> **REQUIRED WORK**: A complete answer lists every line of the entries below where the string "person" appears.

Start of MATERIAL FOR THE TASK

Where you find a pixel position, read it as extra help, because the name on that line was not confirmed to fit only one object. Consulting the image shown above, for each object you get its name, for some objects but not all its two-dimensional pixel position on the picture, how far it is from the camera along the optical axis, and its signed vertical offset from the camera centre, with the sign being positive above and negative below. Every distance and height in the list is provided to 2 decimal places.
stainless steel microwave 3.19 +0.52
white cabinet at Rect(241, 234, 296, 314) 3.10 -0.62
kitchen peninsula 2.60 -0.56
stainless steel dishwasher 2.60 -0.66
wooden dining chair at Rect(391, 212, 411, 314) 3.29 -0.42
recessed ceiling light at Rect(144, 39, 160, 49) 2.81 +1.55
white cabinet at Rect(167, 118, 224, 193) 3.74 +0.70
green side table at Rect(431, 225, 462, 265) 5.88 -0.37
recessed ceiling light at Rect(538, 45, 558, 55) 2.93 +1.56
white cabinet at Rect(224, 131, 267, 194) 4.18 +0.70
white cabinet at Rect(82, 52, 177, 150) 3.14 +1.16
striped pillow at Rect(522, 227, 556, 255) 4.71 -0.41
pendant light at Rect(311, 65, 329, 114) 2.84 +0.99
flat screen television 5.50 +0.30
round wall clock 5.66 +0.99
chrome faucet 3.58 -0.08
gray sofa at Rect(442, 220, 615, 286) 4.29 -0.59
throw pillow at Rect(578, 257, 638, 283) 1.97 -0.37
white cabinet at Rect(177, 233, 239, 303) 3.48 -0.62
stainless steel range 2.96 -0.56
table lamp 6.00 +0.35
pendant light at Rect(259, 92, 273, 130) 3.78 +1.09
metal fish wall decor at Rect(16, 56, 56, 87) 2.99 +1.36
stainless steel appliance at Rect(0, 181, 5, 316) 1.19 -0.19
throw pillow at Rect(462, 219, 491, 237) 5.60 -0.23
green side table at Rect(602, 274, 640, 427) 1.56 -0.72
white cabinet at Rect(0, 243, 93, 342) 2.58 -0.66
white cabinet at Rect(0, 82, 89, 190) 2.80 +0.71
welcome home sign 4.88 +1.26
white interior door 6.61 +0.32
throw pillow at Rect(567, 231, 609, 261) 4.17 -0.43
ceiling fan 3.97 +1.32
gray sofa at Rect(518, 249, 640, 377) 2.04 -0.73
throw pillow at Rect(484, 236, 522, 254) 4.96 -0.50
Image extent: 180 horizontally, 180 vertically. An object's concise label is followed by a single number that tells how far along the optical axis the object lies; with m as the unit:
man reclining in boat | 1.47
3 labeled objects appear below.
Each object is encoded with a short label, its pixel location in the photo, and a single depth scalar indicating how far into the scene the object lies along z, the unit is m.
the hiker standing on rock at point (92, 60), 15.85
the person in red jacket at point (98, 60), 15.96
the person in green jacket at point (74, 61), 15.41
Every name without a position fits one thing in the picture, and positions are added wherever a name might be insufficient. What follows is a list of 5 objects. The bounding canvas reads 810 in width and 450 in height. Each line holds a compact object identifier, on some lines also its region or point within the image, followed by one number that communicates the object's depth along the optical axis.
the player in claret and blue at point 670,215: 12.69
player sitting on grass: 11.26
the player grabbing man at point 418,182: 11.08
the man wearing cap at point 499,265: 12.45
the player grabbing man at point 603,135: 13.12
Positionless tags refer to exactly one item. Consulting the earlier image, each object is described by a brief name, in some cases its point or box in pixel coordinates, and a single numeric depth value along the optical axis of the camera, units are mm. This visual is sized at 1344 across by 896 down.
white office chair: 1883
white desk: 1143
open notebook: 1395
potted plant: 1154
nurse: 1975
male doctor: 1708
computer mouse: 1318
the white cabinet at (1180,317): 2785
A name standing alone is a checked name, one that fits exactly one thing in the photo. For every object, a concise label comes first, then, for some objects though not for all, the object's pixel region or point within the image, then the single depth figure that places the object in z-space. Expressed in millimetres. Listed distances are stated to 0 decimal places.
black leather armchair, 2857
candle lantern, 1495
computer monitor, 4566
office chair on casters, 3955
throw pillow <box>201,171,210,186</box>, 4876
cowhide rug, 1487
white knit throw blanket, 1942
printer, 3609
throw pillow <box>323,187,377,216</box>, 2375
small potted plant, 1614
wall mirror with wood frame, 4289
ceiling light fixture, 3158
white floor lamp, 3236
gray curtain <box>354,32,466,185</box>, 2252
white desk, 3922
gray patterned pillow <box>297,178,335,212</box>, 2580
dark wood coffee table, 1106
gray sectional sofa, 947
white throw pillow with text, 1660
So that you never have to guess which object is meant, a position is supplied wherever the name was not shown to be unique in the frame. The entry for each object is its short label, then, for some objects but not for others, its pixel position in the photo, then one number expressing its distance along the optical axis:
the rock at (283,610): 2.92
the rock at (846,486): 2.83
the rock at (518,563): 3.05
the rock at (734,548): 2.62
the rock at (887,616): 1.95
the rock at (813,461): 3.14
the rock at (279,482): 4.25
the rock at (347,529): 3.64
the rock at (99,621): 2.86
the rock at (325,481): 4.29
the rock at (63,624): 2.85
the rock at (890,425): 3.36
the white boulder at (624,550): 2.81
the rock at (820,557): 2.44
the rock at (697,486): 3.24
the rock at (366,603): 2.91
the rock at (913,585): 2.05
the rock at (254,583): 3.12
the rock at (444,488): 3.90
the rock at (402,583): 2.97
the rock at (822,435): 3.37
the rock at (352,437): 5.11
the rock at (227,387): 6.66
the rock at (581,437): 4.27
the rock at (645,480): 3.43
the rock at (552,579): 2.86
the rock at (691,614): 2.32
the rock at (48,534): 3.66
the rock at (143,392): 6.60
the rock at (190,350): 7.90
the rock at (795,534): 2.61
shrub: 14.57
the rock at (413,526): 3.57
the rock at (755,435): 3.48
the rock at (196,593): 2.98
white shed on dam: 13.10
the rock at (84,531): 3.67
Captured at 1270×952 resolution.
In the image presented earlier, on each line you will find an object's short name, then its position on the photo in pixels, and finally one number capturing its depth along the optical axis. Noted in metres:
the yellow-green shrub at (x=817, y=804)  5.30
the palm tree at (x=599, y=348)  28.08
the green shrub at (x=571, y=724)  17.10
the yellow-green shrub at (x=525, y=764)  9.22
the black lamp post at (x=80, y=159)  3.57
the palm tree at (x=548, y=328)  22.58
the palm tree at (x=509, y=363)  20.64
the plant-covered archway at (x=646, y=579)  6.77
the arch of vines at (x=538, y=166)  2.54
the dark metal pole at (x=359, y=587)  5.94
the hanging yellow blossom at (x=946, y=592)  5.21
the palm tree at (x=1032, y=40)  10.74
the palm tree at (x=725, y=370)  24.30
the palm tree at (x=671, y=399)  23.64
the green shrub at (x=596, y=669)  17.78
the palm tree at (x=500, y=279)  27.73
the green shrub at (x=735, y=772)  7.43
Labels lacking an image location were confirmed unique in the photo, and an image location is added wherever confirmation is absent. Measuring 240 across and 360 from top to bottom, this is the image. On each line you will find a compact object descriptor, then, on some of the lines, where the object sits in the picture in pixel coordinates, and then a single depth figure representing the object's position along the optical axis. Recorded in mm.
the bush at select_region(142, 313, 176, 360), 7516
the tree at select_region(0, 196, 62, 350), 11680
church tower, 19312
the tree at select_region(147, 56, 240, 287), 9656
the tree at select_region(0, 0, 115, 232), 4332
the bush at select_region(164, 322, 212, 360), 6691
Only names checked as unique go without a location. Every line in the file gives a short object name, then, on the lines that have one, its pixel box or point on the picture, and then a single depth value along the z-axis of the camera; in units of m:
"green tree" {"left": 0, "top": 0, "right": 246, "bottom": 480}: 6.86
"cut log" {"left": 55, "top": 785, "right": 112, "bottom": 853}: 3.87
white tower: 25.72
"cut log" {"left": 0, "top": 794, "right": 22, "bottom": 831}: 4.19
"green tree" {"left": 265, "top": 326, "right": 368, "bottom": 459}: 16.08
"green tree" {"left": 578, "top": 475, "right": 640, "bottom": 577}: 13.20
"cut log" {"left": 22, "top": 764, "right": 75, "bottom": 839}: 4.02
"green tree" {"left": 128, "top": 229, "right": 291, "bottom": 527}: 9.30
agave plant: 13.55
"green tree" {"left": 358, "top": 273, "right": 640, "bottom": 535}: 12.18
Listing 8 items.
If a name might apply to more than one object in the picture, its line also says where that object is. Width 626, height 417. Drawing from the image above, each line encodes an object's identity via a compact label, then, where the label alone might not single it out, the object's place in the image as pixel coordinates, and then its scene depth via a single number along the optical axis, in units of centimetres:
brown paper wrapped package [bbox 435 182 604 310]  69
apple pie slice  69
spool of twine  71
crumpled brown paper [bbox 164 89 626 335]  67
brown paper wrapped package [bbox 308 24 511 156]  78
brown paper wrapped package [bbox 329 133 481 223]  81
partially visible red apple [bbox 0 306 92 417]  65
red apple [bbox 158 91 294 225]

End of MATERIAL FOR THE TASK

> **EXERCISE ANSWER**:
the person in red jacket at point (98, 60), 15.96
the person in green jacket at point (74, 61), 15.41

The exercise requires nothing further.